Materials provided:
══════
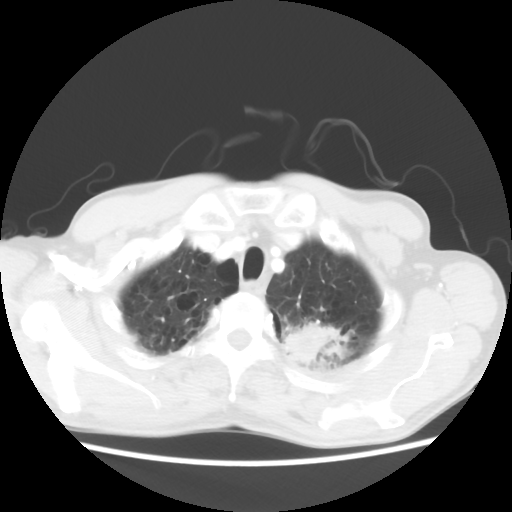
Chest CT, one axial slice. Slice 56 of 64 in the series (ordered by position). Reconstruction kernel STANDARD. 120 kVp. Lung window (W 1500 / L -600 HU). 512 × 512 image matrix, field of view 346 × 346 mm. Male patient, age 63 years. Case-level facts recorded for this patient, not image findings: clinical TNM (as recorded): T2 N0 M0.
Outlined on this slice (bounding box drawn by a radiologist):
- lung tumour (recorded histology: adenocarcinoma): bounding box <284,314,345,375> (left, top, right, bottom; pixels)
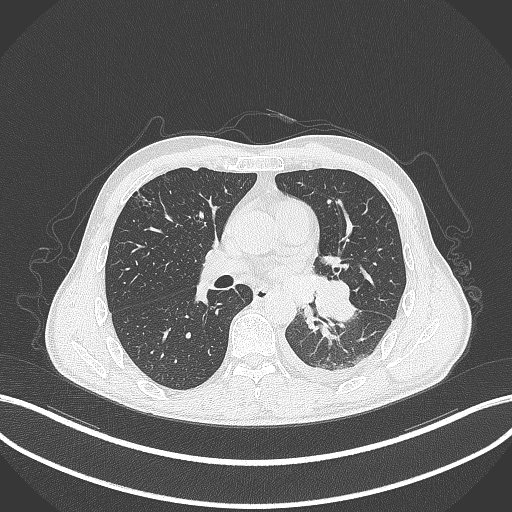
Chest CT, one axial slice. Position 169 of 295 along the scan axis. 120 kVp. Lung window (W 1500 / L -600 HU). 1 mm slice thickness. 512 × 512 image matrix, field of view 400 × 400 mm. Patient: male, 47 years. From the clinical record (not read from this slice): clinical TNM (as recorded): T3 N1 M1c.
Annotated regions visible in this slice (rectangle marked by the reading radiologist):
- lung tumour (recorded histology: small cell carcinoma): bounding box (x1, y1, x2, y2) in pixels: (315, 276, 356, 325)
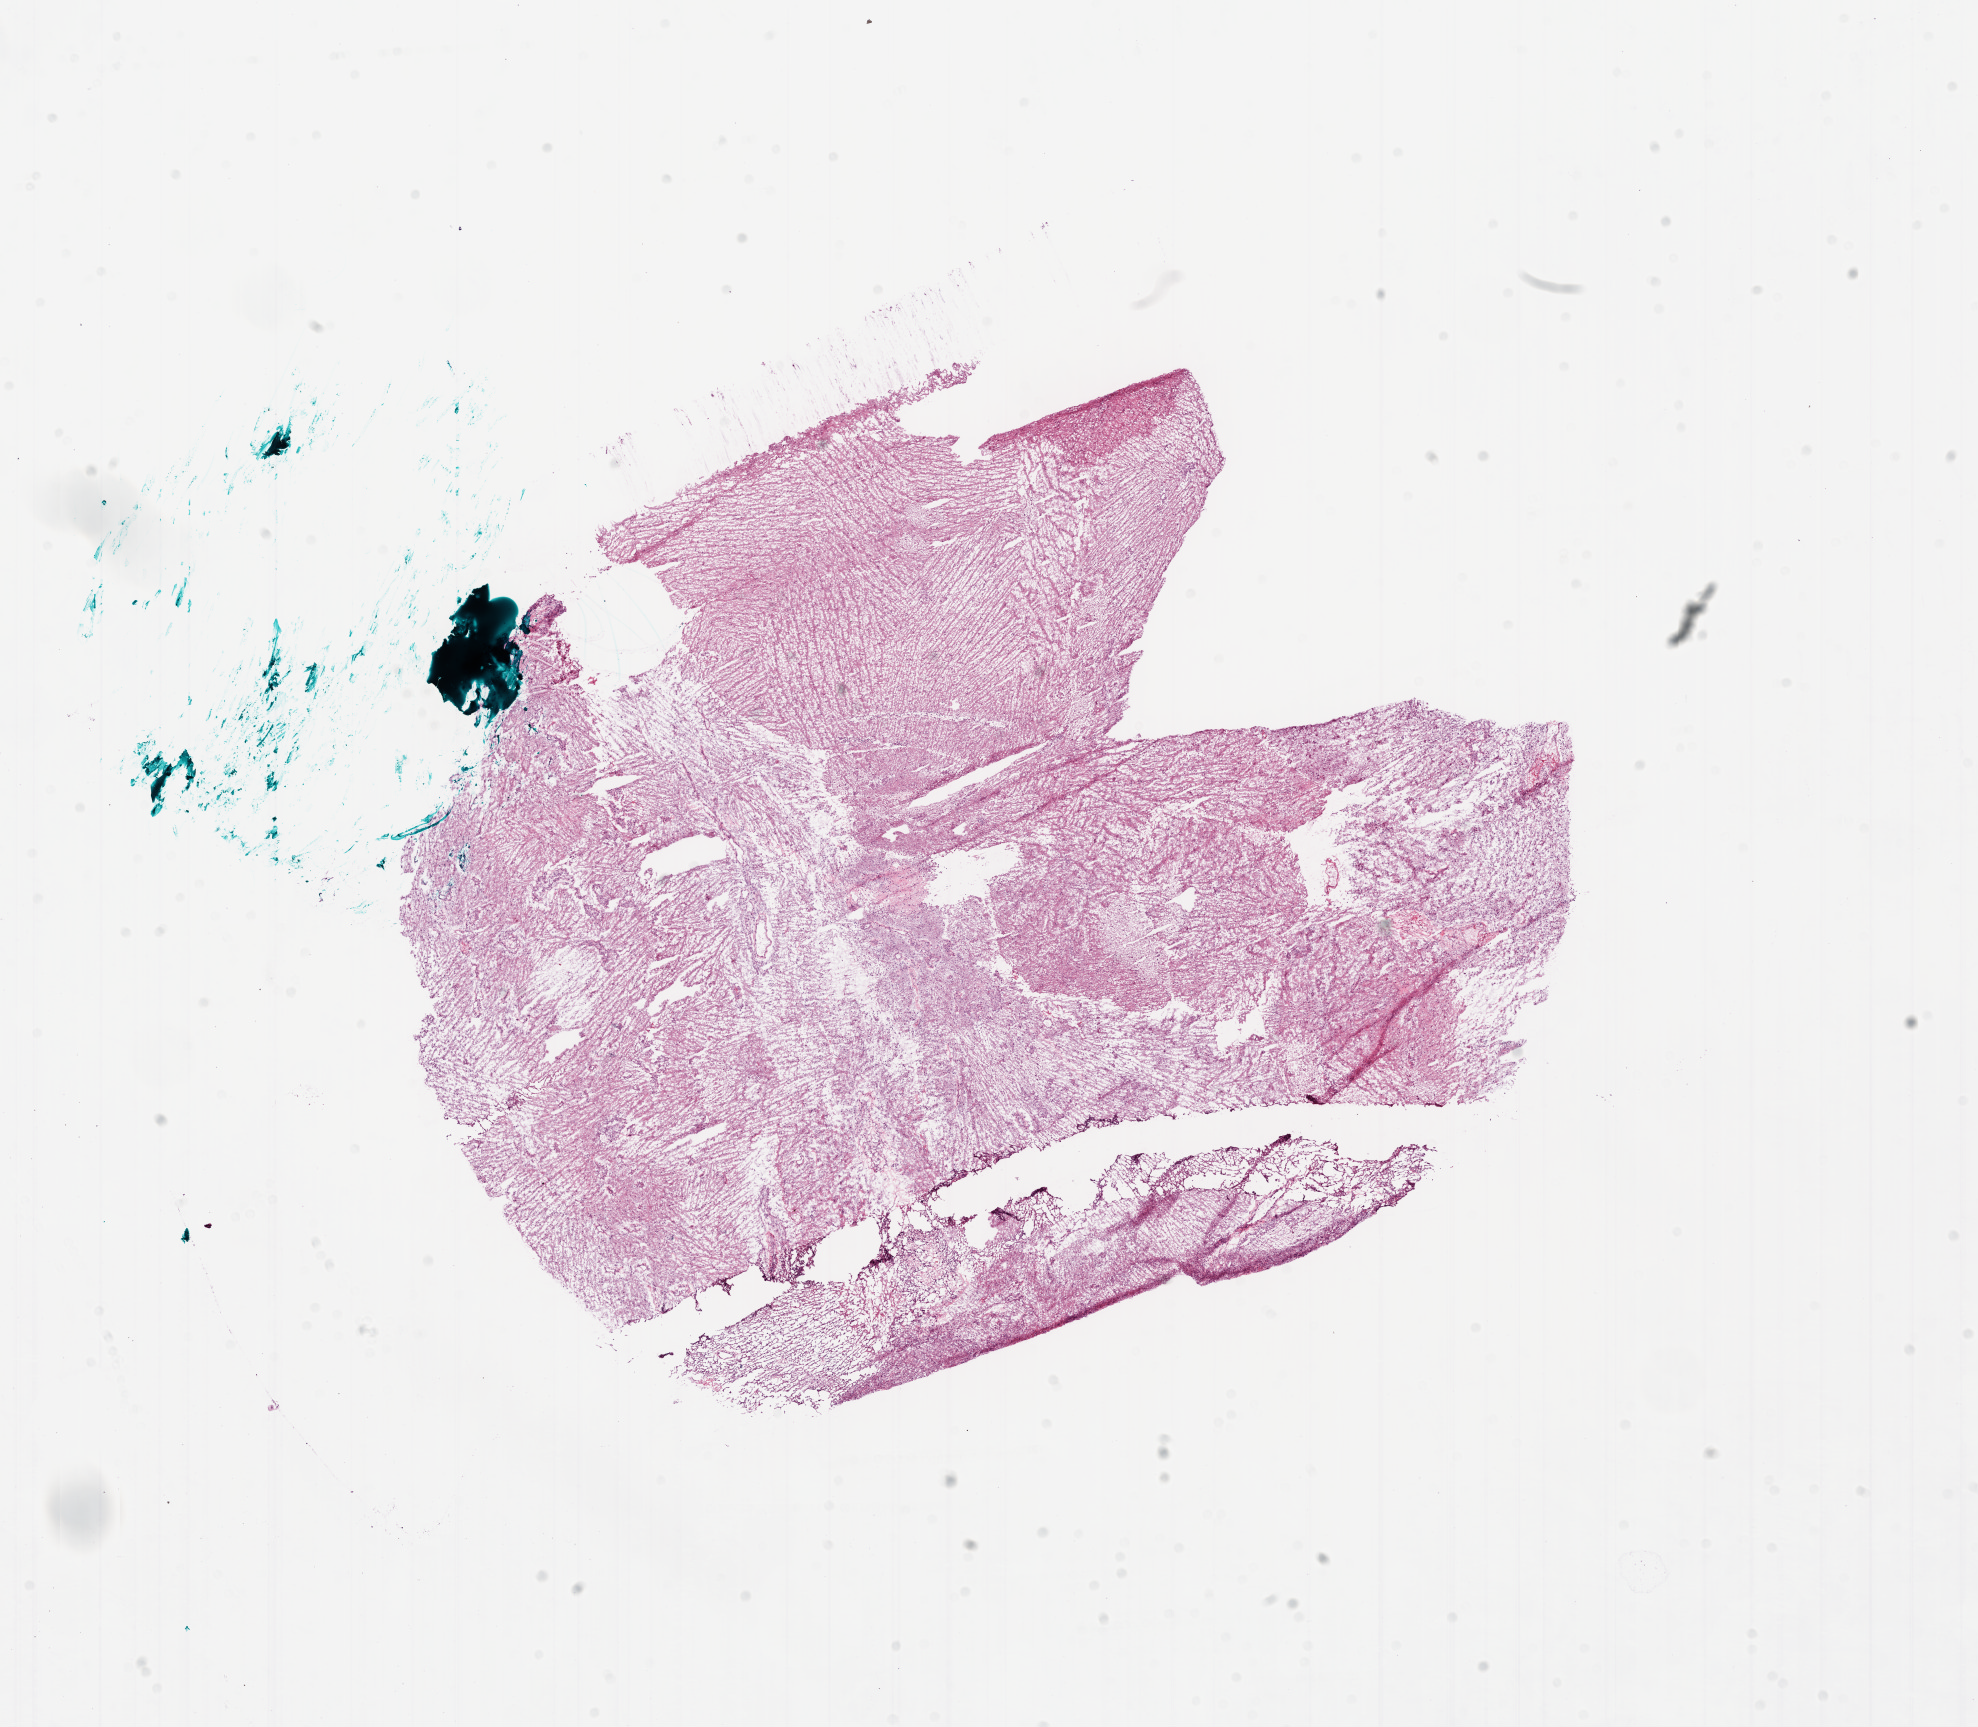
Digitized H&E tissue section (whole slide) — low-resolution overview of the scanned area, about 16.0 x 13.9 mm (from a 20x scan), frozen section from the bottom of the tissue portion, brain, primary tumour sample. Female, age 39 years at initial diagnosis. Pathologist review of this section (percent, as recorded): tumour cells 10%, tumour nuclei 60%, normal cells 0%, stromal cells 80%, necrosis 10%.
* pathologic diagnosis: Glioblastoma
══════
Exercise details:
Copy word for word each line of the data above, from the first through the one containing "Outlined on this", and include no pictures.

Output for this exercise:
Chest CT, one axial slice. Slice 56 of 64 in the series (ordered by position). Reconstruction kernel STANDARD. 120 kVp. Lung window (W 1500 / L -600 HU). 512 × 512 image matrix, field of view 346 × 346 mm. Male patient, age 63 years. Case-level facts recorded for this patient, not image findings: clinical TNM (as recorded): T2 N0 M0.
Outlined on this slice (bounding box drawn by a radiologist):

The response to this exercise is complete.